I made the mistake of going on Facebook today. Someone had tagged me in a post and I wanted to see the photo and it was just that sort of thing that brings you automatically to check the news feed. "Never Forget" said my cousin's post and I immediately had to shut it off. Every anniversary it's the same thing: radio silence. And TV and social media silence too. You see, I don't want to remember. Remembering triggers the nightmares and starts me crying . For some in grief, remembering is bad. Memorials and monuments and ceremonies do not help - they serve as triggers.
I should have known better. It's usually me who counsels grieving families to start moving on with their lives after months pass and they are still calling. When someone dies from a sudden or violent death and their body comes to the Medical Examiner it is often my job to tell their family members what happened. Sometimes we form a bond, because I was the last person who communed with their loved one, and so they call me to talk. They'll call after the funeral when well-meaning friends and family have said inappropriate things or made upsetting remarks. They call me on the deceased's birthdays and on the anniversary of their death.
"Do you have a shrine in the house?" I ask them
"What do you mean?" they respond, perplexed.
"You know, a memorial. A photo, some keepsakes - something that makes you think of him every time you walk by?"
"Yeah - it's in the hallway" or "It's on the piano" or "No - but there's this photo in my bedroom..."
"Put it away." I say. "You are not dishonoring them by putting the photo in a drawer, but you can't be remembering every day, every time you see it. It's OK to put it away. It's also OK to turn off the radio when that song they love comes on. You have to function. It's OK to shut it off." I give them permission to forget and when they stop calling I know they've taken my advice.
There is ample research supporting the notion that repressive coping mechanisms can prevent post-traumatic stress (see links below), but I learned this lesson not from reading books or journals, but from my own experiences after my father died - and then again after 9/11. When my father died, I ignored everyone who said to shut off music, cover the mirrors and sit shiva (stay indoors and do no work).
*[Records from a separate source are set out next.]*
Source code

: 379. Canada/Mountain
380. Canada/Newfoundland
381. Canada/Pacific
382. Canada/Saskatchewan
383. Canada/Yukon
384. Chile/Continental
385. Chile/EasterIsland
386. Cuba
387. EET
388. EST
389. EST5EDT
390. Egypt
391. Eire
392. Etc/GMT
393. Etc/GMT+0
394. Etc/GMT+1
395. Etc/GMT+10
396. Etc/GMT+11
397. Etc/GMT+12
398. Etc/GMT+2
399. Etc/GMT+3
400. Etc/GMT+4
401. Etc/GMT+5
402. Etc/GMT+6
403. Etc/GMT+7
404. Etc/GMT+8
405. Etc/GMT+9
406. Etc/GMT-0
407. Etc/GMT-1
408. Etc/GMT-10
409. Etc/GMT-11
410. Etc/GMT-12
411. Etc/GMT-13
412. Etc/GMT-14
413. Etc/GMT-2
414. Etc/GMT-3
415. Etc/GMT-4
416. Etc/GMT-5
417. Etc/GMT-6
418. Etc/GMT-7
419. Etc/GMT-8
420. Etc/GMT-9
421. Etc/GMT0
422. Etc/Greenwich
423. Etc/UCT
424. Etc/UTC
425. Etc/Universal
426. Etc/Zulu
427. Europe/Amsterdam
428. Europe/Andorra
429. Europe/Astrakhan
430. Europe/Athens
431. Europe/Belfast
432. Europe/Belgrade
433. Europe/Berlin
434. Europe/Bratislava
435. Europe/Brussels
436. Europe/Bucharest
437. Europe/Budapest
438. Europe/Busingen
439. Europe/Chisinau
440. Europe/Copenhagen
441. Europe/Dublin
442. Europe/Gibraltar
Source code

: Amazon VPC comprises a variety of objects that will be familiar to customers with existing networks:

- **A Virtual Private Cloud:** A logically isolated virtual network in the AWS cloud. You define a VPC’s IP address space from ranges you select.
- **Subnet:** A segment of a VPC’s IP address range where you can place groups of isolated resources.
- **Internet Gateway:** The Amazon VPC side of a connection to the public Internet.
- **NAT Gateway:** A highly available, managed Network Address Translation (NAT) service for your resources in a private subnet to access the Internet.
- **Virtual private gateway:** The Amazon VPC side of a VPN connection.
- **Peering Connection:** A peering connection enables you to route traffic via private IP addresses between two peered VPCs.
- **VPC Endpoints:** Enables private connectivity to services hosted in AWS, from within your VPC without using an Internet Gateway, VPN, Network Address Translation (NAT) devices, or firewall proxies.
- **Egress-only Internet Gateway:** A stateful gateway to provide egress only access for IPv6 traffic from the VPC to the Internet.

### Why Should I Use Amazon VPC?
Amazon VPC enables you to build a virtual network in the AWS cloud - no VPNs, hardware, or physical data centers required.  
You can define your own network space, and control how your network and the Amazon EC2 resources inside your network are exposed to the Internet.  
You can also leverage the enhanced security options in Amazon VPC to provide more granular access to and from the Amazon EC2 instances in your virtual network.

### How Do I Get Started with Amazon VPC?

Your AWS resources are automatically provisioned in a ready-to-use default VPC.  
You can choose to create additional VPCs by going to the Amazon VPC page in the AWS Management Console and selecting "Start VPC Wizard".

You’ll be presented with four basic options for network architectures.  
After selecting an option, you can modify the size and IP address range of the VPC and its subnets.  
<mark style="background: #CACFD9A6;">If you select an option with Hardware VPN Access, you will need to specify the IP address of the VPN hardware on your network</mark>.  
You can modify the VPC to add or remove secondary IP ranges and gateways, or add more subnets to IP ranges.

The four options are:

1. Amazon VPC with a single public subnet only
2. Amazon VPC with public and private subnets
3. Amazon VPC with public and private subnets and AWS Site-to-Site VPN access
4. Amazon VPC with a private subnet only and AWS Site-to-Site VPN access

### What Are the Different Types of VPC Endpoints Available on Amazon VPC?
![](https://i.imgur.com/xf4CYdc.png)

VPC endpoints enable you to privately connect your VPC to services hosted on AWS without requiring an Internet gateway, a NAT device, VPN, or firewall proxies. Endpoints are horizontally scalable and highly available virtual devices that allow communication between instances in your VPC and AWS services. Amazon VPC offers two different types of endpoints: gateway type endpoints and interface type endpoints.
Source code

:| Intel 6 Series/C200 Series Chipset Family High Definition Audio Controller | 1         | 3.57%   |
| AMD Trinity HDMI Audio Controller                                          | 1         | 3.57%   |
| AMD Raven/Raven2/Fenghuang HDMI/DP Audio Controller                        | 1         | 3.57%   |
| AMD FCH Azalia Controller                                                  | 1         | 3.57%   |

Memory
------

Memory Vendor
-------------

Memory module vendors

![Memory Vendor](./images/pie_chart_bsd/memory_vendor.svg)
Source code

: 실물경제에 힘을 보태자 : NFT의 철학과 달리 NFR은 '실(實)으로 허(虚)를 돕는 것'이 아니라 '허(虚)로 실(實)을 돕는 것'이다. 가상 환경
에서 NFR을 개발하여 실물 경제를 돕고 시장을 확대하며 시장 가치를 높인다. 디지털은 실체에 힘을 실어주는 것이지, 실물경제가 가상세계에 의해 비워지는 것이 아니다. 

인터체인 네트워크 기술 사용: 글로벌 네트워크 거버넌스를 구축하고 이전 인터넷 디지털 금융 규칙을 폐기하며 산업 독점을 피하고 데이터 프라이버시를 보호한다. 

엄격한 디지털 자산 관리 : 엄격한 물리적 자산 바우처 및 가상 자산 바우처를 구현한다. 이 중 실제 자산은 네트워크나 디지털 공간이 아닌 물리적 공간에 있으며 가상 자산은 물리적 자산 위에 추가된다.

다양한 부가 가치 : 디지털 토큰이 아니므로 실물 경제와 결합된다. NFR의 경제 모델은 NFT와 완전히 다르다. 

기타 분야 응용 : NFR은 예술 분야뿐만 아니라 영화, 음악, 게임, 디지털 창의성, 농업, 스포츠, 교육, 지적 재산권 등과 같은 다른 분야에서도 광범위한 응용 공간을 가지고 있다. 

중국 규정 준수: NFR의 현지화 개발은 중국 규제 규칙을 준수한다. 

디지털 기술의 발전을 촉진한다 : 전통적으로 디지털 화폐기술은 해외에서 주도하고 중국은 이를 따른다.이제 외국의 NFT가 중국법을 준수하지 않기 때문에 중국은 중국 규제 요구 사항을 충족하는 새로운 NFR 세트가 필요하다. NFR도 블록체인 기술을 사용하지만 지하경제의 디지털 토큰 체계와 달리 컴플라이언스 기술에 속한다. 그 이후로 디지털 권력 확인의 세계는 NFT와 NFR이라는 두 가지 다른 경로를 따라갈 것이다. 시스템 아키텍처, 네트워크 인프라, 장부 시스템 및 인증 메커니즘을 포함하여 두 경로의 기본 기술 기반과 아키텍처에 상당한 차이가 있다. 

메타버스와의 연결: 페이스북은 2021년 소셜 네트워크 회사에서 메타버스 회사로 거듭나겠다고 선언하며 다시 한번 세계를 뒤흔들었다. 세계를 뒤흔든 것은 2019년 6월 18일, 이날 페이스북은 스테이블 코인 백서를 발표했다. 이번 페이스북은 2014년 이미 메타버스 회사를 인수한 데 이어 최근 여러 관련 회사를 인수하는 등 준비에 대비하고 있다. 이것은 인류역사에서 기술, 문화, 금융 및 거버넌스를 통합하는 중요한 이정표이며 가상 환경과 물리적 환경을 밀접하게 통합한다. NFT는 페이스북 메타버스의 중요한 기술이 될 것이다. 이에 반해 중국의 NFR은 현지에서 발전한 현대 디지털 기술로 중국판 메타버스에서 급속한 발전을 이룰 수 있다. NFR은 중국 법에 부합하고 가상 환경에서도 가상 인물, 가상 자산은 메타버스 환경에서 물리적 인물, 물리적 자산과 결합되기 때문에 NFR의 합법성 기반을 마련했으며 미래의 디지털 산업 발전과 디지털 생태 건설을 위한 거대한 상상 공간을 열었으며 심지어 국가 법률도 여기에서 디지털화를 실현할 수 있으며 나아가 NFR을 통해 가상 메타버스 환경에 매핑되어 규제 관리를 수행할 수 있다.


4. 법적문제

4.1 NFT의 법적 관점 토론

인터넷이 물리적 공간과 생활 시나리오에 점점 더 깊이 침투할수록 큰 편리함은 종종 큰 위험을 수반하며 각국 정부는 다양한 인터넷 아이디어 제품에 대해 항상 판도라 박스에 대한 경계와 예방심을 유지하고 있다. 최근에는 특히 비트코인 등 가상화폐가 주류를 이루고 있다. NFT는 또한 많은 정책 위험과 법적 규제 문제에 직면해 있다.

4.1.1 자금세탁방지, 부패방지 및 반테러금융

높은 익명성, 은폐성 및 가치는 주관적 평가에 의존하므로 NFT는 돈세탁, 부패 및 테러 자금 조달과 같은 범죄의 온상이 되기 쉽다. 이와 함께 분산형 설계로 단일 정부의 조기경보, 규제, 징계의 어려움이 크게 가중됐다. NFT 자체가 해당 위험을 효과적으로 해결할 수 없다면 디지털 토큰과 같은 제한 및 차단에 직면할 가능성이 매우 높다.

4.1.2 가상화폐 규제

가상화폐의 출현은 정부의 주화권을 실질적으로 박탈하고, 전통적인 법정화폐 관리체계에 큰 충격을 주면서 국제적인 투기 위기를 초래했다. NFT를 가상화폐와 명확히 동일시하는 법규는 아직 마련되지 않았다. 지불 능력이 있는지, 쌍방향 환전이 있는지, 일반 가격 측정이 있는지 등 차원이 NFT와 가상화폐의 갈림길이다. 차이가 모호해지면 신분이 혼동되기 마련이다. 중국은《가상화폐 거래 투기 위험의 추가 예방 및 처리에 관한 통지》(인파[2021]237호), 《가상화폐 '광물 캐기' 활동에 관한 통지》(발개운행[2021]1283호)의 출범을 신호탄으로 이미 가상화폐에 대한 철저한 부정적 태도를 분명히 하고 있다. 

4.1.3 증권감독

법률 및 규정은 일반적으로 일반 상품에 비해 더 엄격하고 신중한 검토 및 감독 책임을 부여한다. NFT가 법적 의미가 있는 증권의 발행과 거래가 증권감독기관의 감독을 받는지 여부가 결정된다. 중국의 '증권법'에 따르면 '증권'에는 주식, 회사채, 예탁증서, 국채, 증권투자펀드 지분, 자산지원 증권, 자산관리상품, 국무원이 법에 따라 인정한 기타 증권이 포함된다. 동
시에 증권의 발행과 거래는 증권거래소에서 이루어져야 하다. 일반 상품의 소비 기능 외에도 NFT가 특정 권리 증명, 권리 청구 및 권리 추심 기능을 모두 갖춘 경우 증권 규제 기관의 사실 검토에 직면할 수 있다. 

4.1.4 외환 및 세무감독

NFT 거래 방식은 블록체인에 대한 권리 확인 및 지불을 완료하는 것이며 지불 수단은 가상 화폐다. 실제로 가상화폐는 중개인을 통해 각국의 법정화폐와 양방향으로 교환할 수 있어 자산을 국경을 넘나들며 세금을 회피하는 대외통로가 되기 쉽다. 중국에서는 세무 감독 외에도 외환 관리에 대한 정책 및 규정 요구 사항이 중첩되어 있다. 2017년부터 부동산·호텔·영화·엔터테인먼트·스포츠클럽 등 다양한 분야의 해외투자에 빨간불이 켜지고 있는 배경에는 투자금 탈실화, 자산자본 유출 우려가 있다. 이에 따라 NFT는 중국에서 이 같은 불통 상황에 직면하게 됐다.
The more I worked and listened to the music I loved, the better I felt. Getting back to normal was the best thing I could have done. I turned in my index card report to Ms. Liebman on time and got an A. I listened to Howard Jones' "Things can only get better." And after 9/11 I also got to work. While others felt helpless, I had a job to do, and no time to ruminate or grieve. We kept the television off because my then 2-year old son loved airplanes and could not be allowed to even glimpse the events that unfolded repeatedly on the tube. Yes, it was repression, and I didn't talk about it for a long time. Writing the 9/11 chapter in "Working Stiff" last year was probably the hardest thing for me and TJ to do, but it was over a decade behind us and we focus in the book on how we coped, which was therapeutic.
So for my friends, I am sorry if I don't respond to your posts today, or "like" your photos on Facebook for the next few days. And for those of you at the New York City OCME who were with me on 9/11, we will forever share a bond that nobody but us understands. Thank you for helping me get through it. That I will never forget.